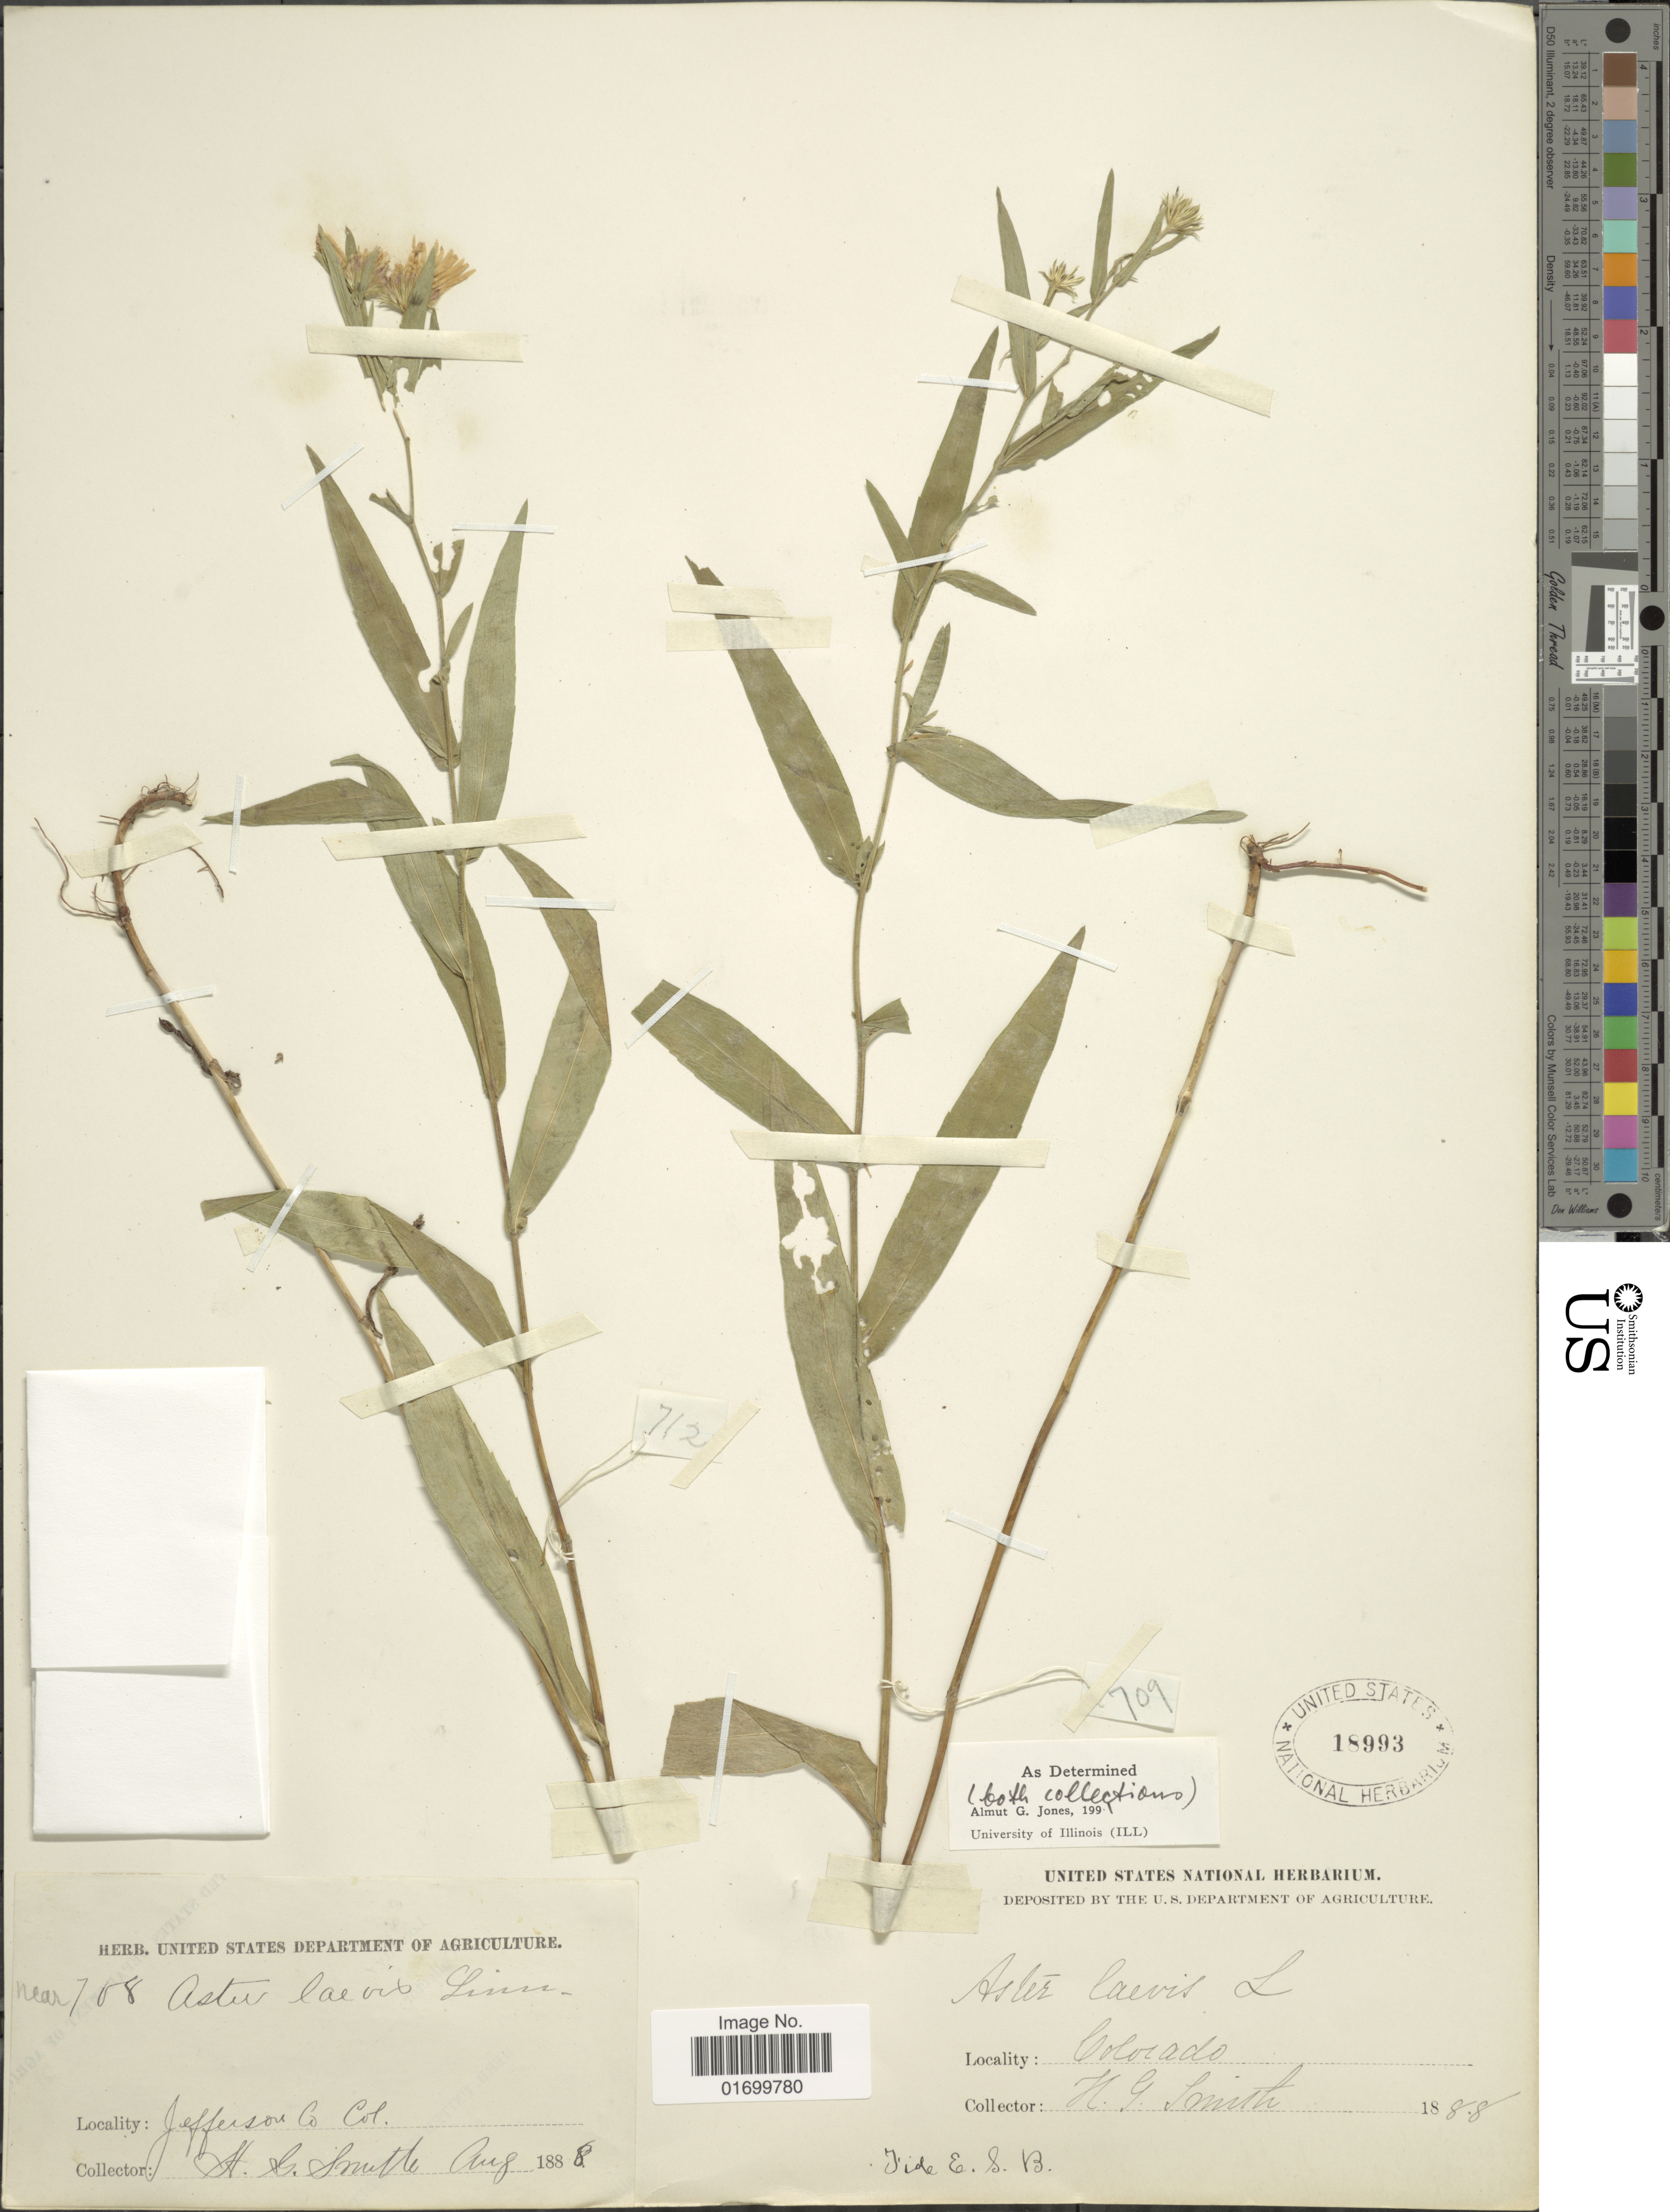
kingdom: Plantae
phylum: Tracheophyta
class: Magnoliopsida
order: Asterales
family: Asteraceae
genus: Symphyotrichum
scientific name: Symphyotrichum laeve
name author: (L.) Á. Löve & D. Löve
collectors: H. G. Smith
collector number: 708?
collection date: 1888-08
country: United States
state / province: Colorado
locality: Jefferson Co Col.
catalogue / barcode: US 18993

━━━━━━━━━━

### Aim of the task
Write out the lines of the items that start with the line containing "class: Magnoliopsida" and end with the line containing "country: United States", both of those lines included.

### Answer to this problem
class: Magnoliopsida
order: Asterales
family: Asteraceae
genus: Symphyotrichum
scientific name: Symphyotrichum laeve
name author: (L.) Á. Löve & D. Löve
collectors: H. G. Smith
collector number: 708?
collection date: 1888-08
country: United States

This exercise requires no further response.